By The Star Staff
As the Official Committee of Retirees (COR) reported on Wednesday that it was ceasing operations, the American Federation of State, County & Municipal Employees (AFSCME) asked the Title III court that worked on the commonwealth’s bankruptcy to require the government to honor collective bargaining agreements (CBAs) as part of the exit plan.
Since its creation in 2017 by the U.S. Trustee under the PROMESA Law and the Bankruptcy Code, the Official Committee of Retirees has represented some 167,000 pensioners of the Central Retirement System, Teachers and the Judiciary in the bankruptcy process of Puerto Rico. The COR, however, announced that it was ceasing operations because the order confirming the adjustment plan for the commonwealth “is final, firm and unappealable.”
AFSCME argued that employees were being actively harmed as the commonwealth, whose debt adjustment plan was confirmed in March 2022 to restructure some $33 billion in debt and $55 billion in pension liabilities, had failed to execute the CBAs for almost two years.
AFSCME was the only labor organization to support the plan. AFSCME’s early support served as a catalyst for settlements by other stakeholders.
“A critical underpinning of AFSCME’s rationale in being a Plan Support Party was that AFSCME would have five-year CBAs deemed fully-enforceable as of the Plan’s Effective Date,” the union said.
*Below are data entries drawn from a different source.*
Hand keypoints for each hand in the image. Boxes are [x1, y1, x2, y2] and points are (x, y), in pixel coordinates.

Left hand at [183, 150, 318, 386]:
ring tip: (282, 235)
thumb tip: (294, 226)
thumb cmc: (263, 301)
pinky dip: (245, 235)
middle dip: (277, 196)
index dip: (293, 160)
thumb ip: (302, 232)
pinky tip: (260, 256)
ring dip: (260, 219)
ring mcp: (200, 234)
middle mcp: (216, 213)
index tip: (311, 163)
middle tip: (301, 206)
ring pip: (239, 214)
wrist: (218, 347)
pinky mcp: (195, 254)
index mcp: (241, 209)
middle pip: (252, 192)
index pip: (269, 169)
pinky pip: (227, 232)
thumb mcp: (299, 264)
However, that has yet to happen. Employees, for instance, earned an upside bonus of about $11,000 in 2022. Because officials were not implementing the agreements, workers could not use that money for their defined contribution accounts, reducing their retirement savings, AFSCME argued.
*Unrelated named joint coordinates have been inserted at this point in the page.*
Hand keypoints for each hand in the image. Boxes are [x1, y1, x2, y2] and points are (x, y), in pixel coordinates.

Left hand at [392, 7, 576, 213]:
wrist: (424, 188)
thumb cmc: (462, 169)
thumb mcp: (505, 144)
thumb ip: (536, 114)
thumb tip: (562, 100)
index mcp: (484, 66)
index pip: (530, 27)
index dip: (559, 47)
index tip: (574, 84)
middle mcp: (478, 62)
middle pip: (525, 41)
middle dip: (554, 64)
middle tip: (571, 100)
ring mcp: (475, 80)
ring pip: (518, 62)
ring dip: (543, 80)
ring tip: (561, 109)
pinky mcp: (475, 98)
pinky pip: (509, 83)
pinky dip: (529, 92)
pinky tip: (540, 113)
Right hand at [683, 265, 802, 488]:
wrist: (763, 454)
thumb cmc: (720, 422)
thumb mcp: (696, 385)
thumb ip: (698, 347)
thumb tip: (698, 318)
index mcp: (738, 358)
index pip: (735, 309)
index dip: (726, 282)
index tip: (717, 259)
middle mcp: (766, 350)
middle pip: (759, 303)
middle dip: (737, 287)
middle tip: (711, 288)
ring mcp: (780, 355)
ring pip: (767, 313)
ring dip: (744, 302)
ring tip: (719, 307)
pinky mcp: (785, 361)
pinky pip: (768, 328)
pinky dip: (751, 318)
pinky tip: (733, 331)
AFSCME asked the court to enforce the plan and require that the CBAs be executed.
“AFSCME respectfully submits that judicial intervention is necessary to ensure that thousands of AFSCME-represented public employees continue to serve the commonwealth and its citizens with enforceable collectively bargained-for contract rights,” AFSCME said in a response supporting the consummation of the debt adjustment plan.